The data validation process ensures that imported and processed data is accurate and of high quality. It’s also a type of data purification. Validating your data ensures that it is unique and falls within the expected set of variables. ETL (Extract, Transform, and Load) procedures include data validation as an aspect of the data transmission phase. It allows you to enroll the repository database’s data with the specific data warehouse for evaluation. When performing analysis, data validation helps determine the integrity of your findings.
Importance of Data Validation
The following are the benefits of data validation:
- Validation of data guarantees the accuracy of the data you have stored in your device. It could help your business in various ways, but it’s pivotal for boosting revenue.
- When building and maintaining accurate marketing lead lists and pitching to prospective clients, you can rely on data validation to get accurate statistics.
- Data validation can help you avoid inaccurate information that could cost your business money while also putting you at risk of missing out on valuable insights.
- Data validation allows you to detect problems and errors easily and sort them out before they become cancer that eats deep into your business.
- You can use data validation to look for discrepancies; business contact numbers must always go through the data validation testing. It ensures that the data in your file is accurate.
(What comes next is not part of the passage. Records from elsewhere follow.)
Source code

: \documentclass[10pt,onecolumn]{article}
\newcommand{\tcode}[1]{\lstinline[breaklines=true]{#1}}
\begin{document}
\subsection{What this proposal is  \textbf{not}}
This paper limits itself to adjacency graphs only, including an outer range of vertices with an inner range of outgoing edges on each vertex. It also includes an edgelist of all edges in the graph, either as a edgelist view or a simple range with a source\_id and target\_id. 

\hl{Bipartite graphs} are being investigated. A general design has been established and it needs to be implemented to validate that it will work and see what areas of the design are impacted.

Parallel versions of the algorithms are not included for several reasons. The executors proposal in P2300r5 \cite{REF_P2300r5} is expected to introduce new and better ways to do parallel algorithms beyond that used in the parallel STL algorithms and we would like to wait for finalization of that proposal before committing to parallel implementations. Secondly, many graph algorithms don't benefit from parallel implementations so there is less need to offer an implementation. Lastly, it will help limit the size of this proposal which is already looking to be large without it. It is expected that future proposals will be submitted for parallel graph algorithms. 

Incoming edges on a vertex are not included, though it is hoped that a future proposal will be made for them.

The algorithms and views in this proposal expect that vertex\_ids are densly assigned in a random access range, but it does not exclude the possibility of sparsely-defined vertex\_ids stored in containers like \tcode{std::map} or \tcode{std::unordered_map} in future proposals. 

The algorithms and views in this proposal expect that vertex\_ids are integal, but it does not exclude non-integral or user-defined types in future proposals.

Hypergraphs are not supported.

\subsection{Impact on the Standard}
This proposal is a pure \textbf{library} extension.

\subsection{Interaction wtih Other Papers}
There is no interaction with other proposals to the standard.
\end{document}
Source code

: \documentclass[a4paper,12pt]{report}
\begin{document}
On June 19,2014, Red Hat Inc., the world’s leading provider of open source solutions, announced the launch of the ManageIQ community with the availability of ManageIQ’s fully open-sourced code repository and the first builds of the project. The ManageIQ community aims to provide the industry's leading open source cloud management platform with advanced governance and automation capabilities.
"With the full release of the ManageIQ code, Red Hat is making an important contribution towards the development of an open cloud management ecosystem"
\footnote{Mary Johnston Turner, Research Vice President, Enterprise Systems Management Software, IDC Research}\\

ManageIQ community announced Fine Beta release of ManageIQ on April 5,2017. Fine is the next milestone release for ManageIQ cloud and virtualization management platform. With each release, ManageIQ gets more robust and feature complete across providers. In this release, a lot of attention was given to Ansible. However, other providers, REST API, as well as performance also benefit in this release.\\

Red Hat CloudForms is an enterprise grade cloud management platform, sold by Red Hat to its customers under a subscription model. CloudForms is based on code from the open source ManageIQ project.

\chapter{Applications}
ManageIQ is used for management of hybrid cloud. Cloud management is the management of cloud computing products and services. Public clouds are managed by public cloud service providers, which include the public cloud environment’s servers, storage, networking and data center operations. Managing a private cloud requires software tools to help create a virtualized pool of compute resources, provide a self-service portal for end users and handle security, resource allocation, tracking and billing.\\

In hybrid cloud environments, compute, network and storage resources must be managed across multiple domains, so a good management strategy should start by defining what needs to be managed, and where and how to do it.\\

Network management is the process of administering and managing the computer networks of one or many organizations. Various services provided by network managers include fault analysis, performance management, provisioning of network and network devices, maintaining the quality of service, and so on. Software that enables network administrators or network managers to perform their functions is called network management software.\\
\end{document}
- It helps you manage decisions that will help you improve productivity while solidifying the reputation and credibility of your company.
- Data validation enables you to work with reliable data when dealing with regular clients, corporate structure, executive timesheets, and financial information.
Challenges of Manual Data Validation
The following can make manual data validation a challenging procedure:
- Manual data validation can be a complex process due to the different locations of data on the system.
- Manual data validation can be an extensive process, particularly if you have a massive database. The time taken is too long. Validation analysis, on the other hand, can help to shorten the process.
What to Expect from a Robust Data Validation Engine
- It should automatically make suggestions for users.
- The robust data validation engine should be able to accommodate various data formats.
- It should make validation rules simple for the user to create.
- It should be capable of importing data from multiple databases.
- Automatic updating of rules while making use of them in productive aspects.
- It should be able to use any input feed to create orderly rules.
- It should be able to make use of reusable library rules.
- The data validation engine should carry out importation and exportation of the rules.
- It should be able to differentiate the bad data from good data.
- It should enable the user to download the good data and bad data for corrections to be carried out where necessary.
- It should be able to track problems using the detect management tool it has in it.
Benefits and Offering of DataQ
- DataQ is a data validation tool that can help many companies cut costs and improve production efficiency via its automated process.
- You can use DataQ in conjunction with SQL queries to construct a data validation section.
- DataQ is capable of setting up various connections to different sources of data.
- DataQ can accommodate multiple file formats to use as input.
- They can absorb file formats like XML, JSON, ORC, and CSV.
Data validation is the best process that provides data quality and accuracy to ensure a productive outcome. Using the right data validation tool to carry out the data validation process can help you save costs and time for your business. It’s a guaranteed means that will be very beneficial to your business in the long term.